There is no seconder to your proposition, Senator.

It is rather unfortunate that an important matter of this kind should be debated at such a late hour and with such a small House. I was impressed by the buoyancy—the studied conviction of the Minister for Industry and Commerce in his speech on this measure. His attitude always is, if I might paraphrase: "The times are out of joint, O happy fate, but I was born to set it right." He seemed almost to enjoy getting into the metaphysics and the quagmire of all this newfangled economics, and to hear him speaking to-night it almost looked as if he had assumed the position of economic dictator. He has got, one way or the other, the powers of a dictator, but he talked to-night in relation to transport and other advantages that we got from adopting certain routes in terms of "we.""We will find an advantage in getting return freights"; "we will find advantage to prevent the warehousing of goods in Great Britain." Apparently he has completely overreached the ordinary attitude of mind to trade, but people in trade are far better judges of the methods of transport and the other business connected with carriers than any academic dictator even with the editorial "we."

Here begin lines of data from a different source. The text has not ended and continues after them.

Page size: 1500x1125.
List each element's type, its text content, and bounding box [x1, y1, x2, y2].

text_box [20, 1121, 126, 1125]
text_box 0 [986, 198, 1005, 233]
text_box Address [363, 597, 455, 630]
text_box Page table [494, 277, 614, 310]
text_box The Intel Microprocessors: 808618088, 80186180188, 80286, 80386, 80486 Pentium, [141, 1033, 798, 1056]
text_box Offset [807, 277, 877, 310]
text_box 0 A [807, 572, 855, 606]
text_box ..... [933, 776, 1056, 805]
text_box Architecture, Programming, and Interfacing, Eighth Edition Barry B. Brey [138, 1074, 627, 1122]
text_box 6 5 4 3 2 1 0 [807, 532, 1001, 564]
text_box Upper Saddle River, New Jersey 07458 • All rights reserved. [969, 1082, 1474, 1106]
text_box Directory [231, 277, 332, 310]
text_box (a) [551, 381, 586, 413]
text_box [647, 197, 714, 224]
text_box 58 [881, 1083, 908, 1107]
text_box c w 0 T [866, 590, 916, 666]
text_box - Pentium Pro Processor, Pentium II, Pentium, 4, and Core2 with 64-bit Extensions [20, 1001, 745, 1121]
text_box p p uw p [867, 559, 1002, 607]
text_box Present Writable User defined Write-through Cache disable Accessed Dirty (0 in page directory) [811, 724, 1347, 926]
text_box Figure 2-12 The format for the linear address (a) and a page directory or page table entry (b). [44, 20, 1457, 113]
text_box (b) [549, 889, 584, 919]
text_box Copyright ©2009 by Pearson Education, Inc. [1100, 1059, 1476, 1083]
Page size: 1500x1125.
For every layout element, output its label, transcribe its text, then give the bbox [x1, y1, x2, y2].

In view of the small attendance I move that the debate be adjourned until to-morrow.

Cathaoirleach

Senator Sir John Keane moved a similar motion and he got no seconder.

At the time we did not think that Senator Sir John Keane intended speaking for an hour.

If it is in order I am prepared to move my motion again, that the House adjourn until 3 o'clock to-morrow.

Question put and agreed to.
The Seanad adjourned at 7.45 p.m. until 3 o'clock on Thursday, March 15th.